Ovali M. A., Uzun M.

CELLULAR AND MOLECULAR BIOLOGY, vol.63, no.3, pp.45-50, 2017 (SCI-Expanded) identifier identifier identifier

  • Publication Type: Article / Article
  • Volume: 63 Issue: 3
  • Publication Date: 2017
  • Doi Number: 10.14715/cmb/2017.63.3.9
  • Journal Indexes: Science Citation Index Expanded (SCI-EXPANDED), Scopus
  • Page Numbers: pp.45-50
  • Çanakkale Onsekiz Mart University Affiliated: Yes


Melatonin is a hormone secreted from the pineal gland and has different cardiovascular effects. KCNQ genes expressed in aorta related with vascu-lar tone and KCNH2 gene characterised in left ventricle associated with QT duration.
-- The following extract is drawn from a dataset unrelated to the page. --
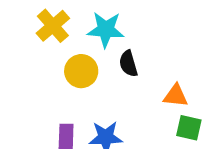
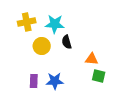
yellow cross: (53, 26) -> (27, 22), turned 30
The aim of this study was to investigate the effects of melatonin on the regulation of the blood pressure and the relationships between the expressions of aorta KCNQ1-5, left ventricle KCNH2 genes and the QTc interval. For that purpose, 42 male adult Sprague-Dawley rats were devided into six groups; SHAM, SHAM+L-NAME, PLT, PLT+L-NAME, PLT+MEL and PLT+L-NAME+MEL. Pinealectomy operation was applied in PLT groups. L-NAME was added in drinking water (40 mg/kg/day) and melatonin was given subcutanously (5 mg/kg/day). The blood pressure, heart rate (HR) and QTc interval values were recorded on 0, 1st, 7th, 14th and 21st days of experiment. Left ventricle and thoracic aorta samples were obtained to investigate the changes of gene expression levels of KCNQ1-5 and KCNH2, respectively. The increased blood pressure and HR were observed in SHAM+L-NAME, PLT, and PLT+L-NAME groups compared to MEL and SHAM groups (p<0.05). On the other hand, the long QTc interval was recorded in PLT and all L-NAME groups compared to others (p<0.05). The decreases in KCNH2 gene expression levels were observed in groups have QTc prolongation. In conclusion, PLT operation could cause an increasing in blood pressure, HR and QTc duration, melatonin was able to prevent these increasings and could change KCNQ and KCNH2 gene expresion profiles. Further molecular studies are required to evaluate these effects.